>>>
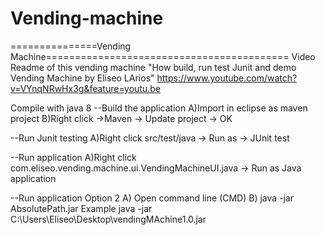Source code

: # Vending-machine
===============Vending Machine========================================== 
Video Readme of this vending machine 
"How build, run test Junit and demo Vending Machine by Eliseo LArios"
https://www.youtube.com/watch?v=VYnqNRwHx3g&feature=youtu.be

Compile with  java 8
--Build the application
  A)Import in eclipse as maven project 
  B)Right click ->Maven -> Update project -> OK

--Run Junit testing
  A)Right click src/test/java -> Run as -> JUnit test

--Run application 
  A)Right click com.eliseo.vending.machine.ui.VendingMachineUI.java -> Run as Java application
 
 --Run application Option 2
  A) Open command line (CMD)
  B) java -jar AbsolutePath.jar
    Example java -jar C:\Users\Eliseo\Desktop\vendingMAchine1.0.jar 
    
    
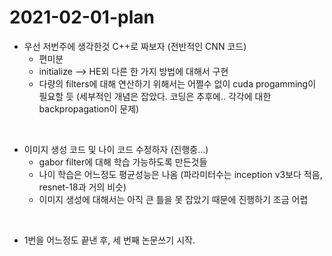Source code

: # 2021-02-01-plan

* 우선 저번주에 생각한것 C++로 짜보자 (전반적인 CNN 코드)
  * 편미분
  * initialize --> HE외 다른 한 가지 방법에 대해서 구현
  * 다량의 filters에 대해 연산하기 위해서는 어쩔수 없이 cuda progamming이 필요할 듯 
  (세부적인 개념은 잡았다. 코딩은 추후에.. 각각에 대한 backpropagation이 문제)
<br/>

* 이미지 생성 코드 및 나이 코드 수정하자 (진행중...)
  * gabor filter에 대해 학습 가능하도록 만든것들
  * 나이 학습은 어느정도 평균성능은 나옴 (파라미터수는 inception v3보다 적음, resnet-18과 거의 비슷)
  * 이미지 생성에 대해서는 아직 큰 틀을 못 잡았기 때문에 진행하기 조금 어렵
<br/>

* 1번을 어느정도 끝낸 후, 세 번째 논문쓰기 시작.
<<<
## [WHAT THE EXERCISE ASKS]
Retype the source text of every record above, character for character. Leave the pictures out of your answer.

## [ANSWER TO THE PROBLEM]
Source code

: # Vending-machine
===============Vending Machine========================================== 
Video Readme of this vending machine 
"How build, run test Junit and demo Vending Machine by Eliseo LArios"
https://www.youtube.com/watch?v=VYnqNRwHx3g&feature=youtu.be

Compile with  java 8
--Build the application
  A)Import in eclipse as maven project 
  B)Right click ->Maven -> Update project -> OK

--Run Junit testing
  A)Right click src/test/java -> Run as -> JUnit test

--Run application 
  A)Right click com.eliseo.vending.machine.ui.VendingMachineUI.java -> Run as Java application
 
 --Run application Option 2
  A) Open command line (CMD)
  B) java -jar AbsolutePath.jar
    Example java -jar C:\Users\Eliseo\Desktop\vendingMAchine1.0.jar 
    
    
Source code

: # 2021-02-01-plan

* 우선 저번주에 생각한것 C++로 짜보자 (전반적인 CNN 코드)
  * 편미분
  * initialize --> HE외 다른 한 가지 방법에 대해서 구현
  * 다량의 filters에 대해 연산하기 위해서는 어쩔수 없이 cuda progamming이 필요할 듯 
  (세부적인 개념은 잡았다. 코딩은 추후에.. 각각에 대한 backpropagation이 문제)
<br/>

* 이미지 생성 코드 및 나이 코드 수정하자 (진행중...)
  * gabor filter에 대해 학습 가능하도록 만든것들
  * 나이 학습은 어느정도 평균성능은 나옴 (파라미터수는 inception v3보다 적음, resnet-18과 거의 비슷)
  * 이미지 생성에 대해서는 아직 큰 틀을 못 잡았기 때문에 진행하기 조금 어렵
<br/>

* 1번을 어느정도 끝낸 후, 세 번째 논문쓰기 시작.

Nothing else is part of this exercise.